Lines with "Income": report how many there are in the listing below, giving the number and nothing else.

+++++

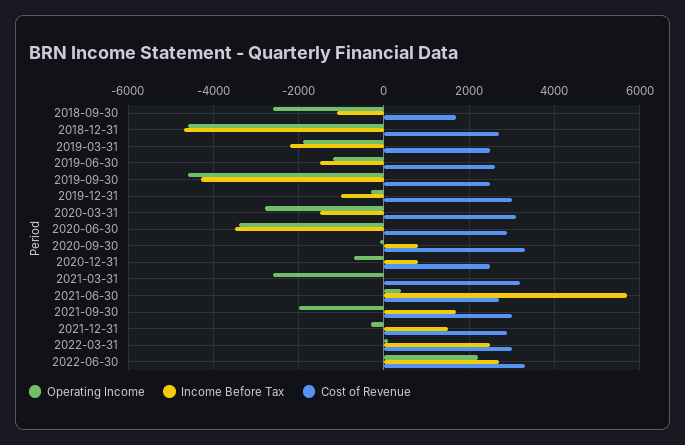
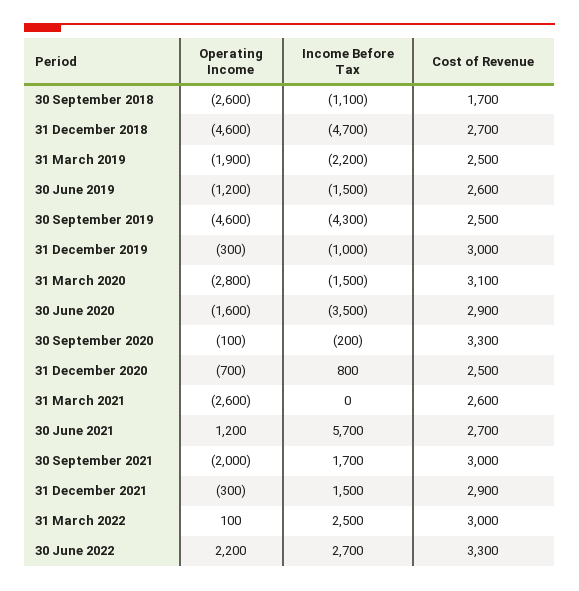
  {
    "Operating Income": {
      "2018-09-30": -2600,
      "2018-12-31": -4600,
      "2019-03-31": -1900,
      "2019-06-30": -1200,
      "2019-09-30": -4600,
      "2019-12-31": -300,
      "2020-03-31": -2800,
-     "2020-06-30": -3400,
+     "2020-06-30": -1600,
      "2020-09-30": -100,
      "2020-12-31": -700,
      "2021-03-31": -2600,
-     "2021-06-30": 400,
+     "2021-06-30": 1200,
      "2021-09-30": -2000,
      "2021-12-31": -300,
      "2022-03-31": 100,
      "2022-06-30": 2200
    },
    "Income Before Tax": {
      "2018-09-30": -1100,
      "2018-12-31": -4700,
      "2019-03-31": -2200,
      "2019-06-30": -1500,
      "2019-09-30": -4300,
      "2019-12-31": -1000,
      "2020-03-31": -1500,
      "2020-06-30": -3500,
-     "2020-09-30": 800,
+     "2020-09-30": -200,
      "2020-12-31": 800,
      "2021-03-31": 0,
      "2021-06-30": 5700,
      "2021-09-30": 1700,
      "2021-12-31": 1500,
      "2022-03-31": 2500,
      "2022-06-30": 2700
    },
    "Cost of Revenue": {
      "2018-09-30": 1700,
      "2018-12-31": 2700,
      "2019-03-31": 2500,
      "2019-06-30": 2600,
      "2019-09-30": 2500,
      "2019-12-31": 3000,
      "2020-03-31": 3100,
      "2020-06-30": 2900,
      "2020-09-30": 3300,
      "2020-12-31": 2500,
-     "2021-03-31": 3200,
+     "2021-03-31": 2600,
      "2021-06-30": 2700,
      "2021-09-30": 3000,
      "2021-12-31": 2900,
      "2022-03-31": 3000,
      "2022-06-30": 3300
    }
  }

+++++

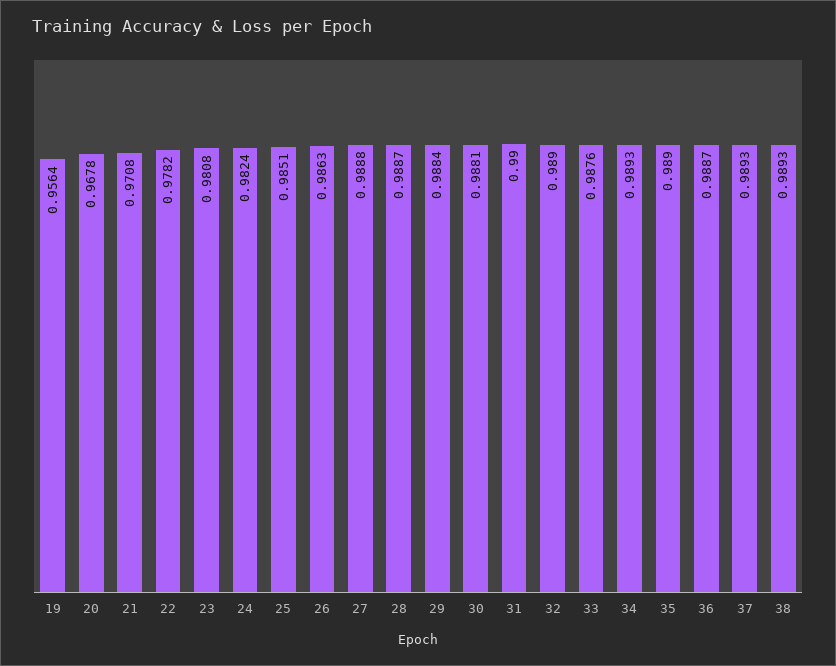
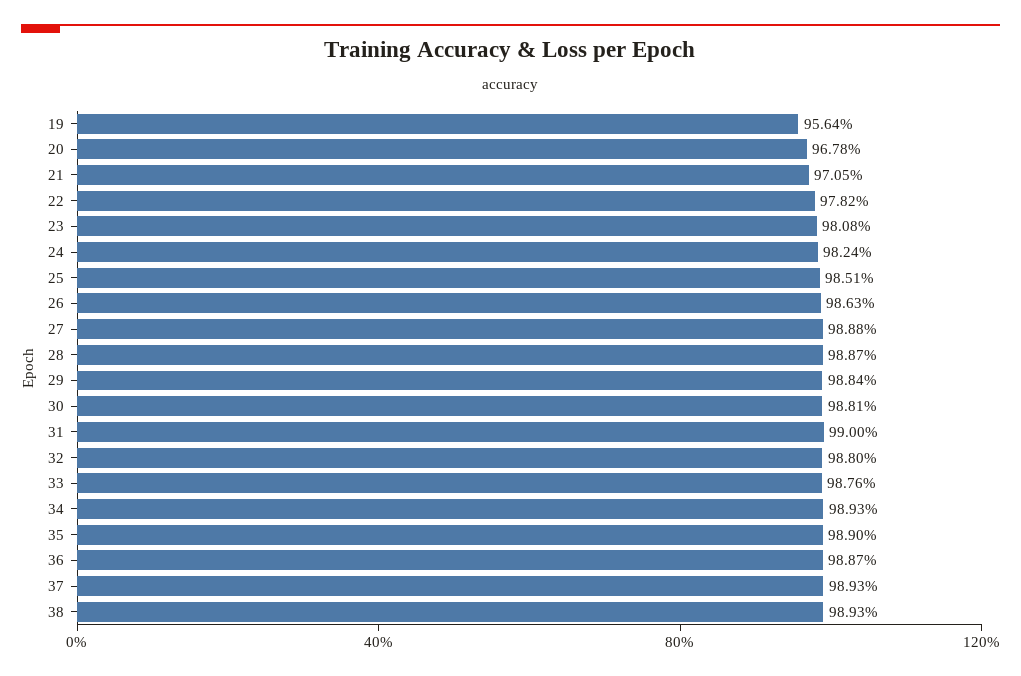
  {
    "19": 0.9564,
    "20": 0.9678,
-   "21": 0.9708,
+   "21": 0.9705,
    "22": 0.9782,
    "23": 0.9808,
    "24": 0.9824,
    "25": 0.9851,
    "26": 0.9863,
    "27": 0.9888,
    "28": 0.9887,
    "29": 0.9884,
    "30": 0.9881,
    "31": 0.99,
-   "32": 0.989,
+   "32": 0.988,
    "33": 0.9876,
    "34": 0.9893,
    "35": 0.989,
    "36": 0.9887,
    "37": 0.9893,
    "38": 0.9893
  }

+++++

Answer box: 2